**TASK REQUIREMENTS:** Begin the copy at the line containing "left back paw: (572, 296)" and end it at the final line of the material below, reproducing each line exactly, without images.
- - - - - - -
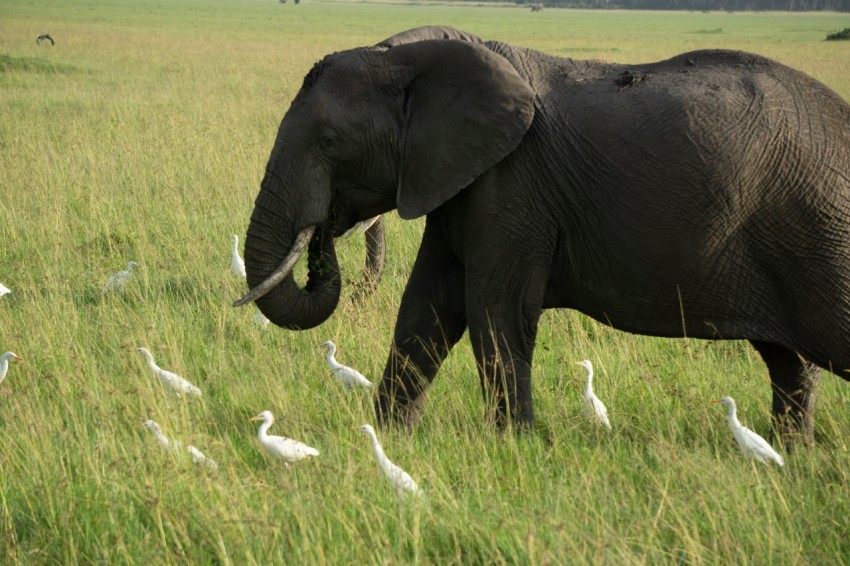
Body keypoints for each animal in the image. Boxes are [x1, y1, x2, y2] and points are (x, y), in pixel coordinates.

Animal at [235, 26, 848, 444]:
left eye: (330, 141)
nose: (323, 231)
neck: (414, 52)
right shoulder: (462, 180)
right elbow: (425, 309)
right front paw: (389, 438)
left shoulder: (514, 185)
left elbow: (493, 311)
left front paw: (516, 446)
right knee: (789, 364)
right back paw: (790, 457)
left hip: (823, 232)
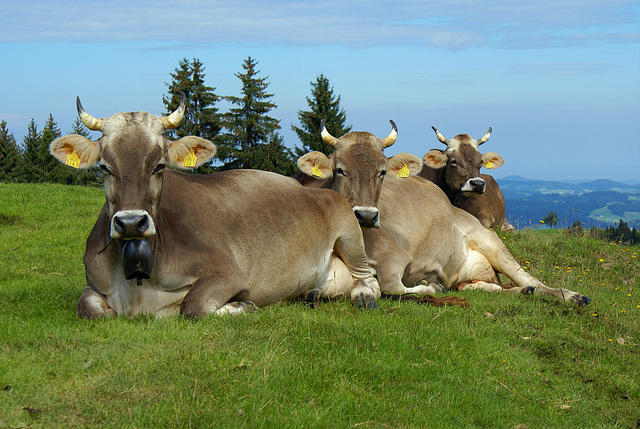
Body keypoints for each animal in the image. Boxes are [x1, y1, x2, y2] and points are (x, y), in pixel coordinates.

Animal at [52, 97, 380, 318]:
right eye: (104, 167)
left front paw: (242, 305)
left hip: (350, 232)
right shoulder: (93, 283)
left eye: (159, 165)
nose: (131, 222)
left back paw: (363, 296)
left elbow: (192, 306)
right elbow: (90, 309)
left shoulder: (228, 272)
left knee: (369, 279)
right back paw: (309, 292)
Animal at [296, 118, 592, 302]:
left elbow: (393, 287)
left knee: (530, 279)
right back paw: (523, 292)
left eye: (382, 172)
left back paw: (572, 296)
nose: (367, 215)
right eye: (340, 170)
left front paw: (428, 286)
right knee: (495, 288)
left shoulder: (396, 257)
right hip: (471, 278)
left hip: (491, 240)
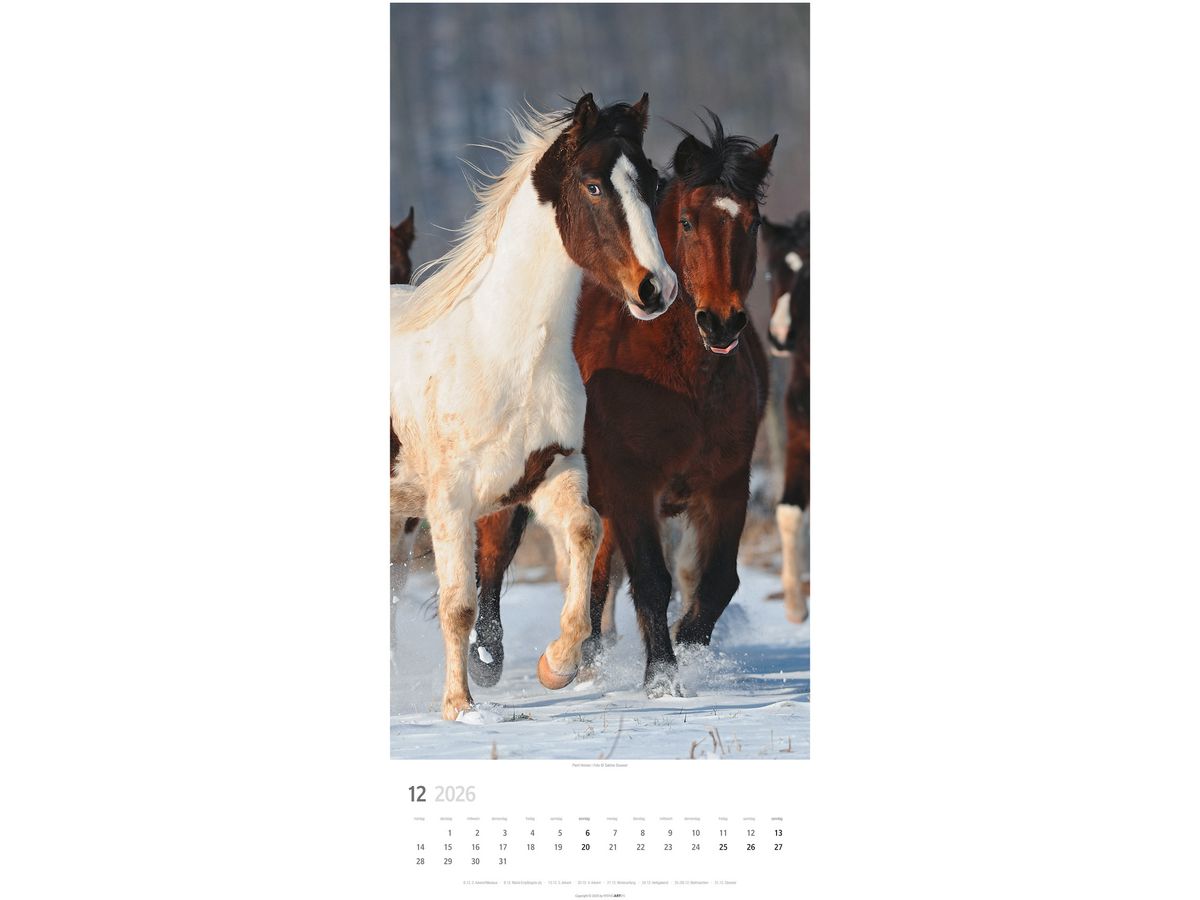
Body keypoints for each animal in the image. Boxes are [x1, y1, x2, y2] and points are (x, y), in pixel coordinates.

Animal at [390, 93, 678, 720]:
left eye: (652, 181)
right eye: (593, 186)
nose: (657, 289)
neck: (502, 355)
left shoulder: (552, 473)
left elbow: (586, 533)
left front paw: (558, 665)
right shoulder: (450, 502)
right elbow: (458, 604)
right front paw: (460, 707)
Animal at [470, 114, 776, 696]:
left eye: (752, 223)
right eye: (686, 221)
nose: (721, 323)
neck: (682, 381)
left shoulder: (726, 485)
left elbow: (718, 581)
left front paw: (689, 648)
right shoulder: (636, 486)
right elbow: (653, 581)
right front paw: (663, 679)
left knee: (596, 572)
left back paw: (581, 658)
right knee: (495, 554)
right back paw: (486, 658)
- - - - - - -
**YOUR SOLUTION:**
left back paw: (572, 296)
nose: (367, 215)
right eye: (340, 170)
left front paw: (428, 286)
right knee: (495, 288)
left shoulder: (396, 257)
right hip: (471, 278)
left hip: (491, 240)
Body keypoints for each animal in the image. Boxes are [x1, y1, x2, y2] and points are (x, y), in pixel coordinates.

Animal at [390, 93, 678, 720]:
left eye: (652, 181)
right eye: (593, 186)
nose: (657, 289)
neck: (502, 355)
left shoulder: (552, 473)
left elbow: (586, 533)
left front paw: (558, 665)
right shoulder: (450, 502)
right elbow: (458, 604)
right front paw: (460, 707)
Animal at [470, 114, 776, 696]:
left eye: (752, 223)
right eye: (686, 221)
nose: (721, 323)
neck: (682, 381)
left shoulder: (726, 485)
left elbow: (718, 581)
left front paw: (689, 648)
right shoulder: (636, 486)
right elbow: (653, 581)
right front paw: (663, 679)
left knee: (596, 572)
left back paw: (581, 658)
right knee: (495, 554)
right back paw: (486, 658)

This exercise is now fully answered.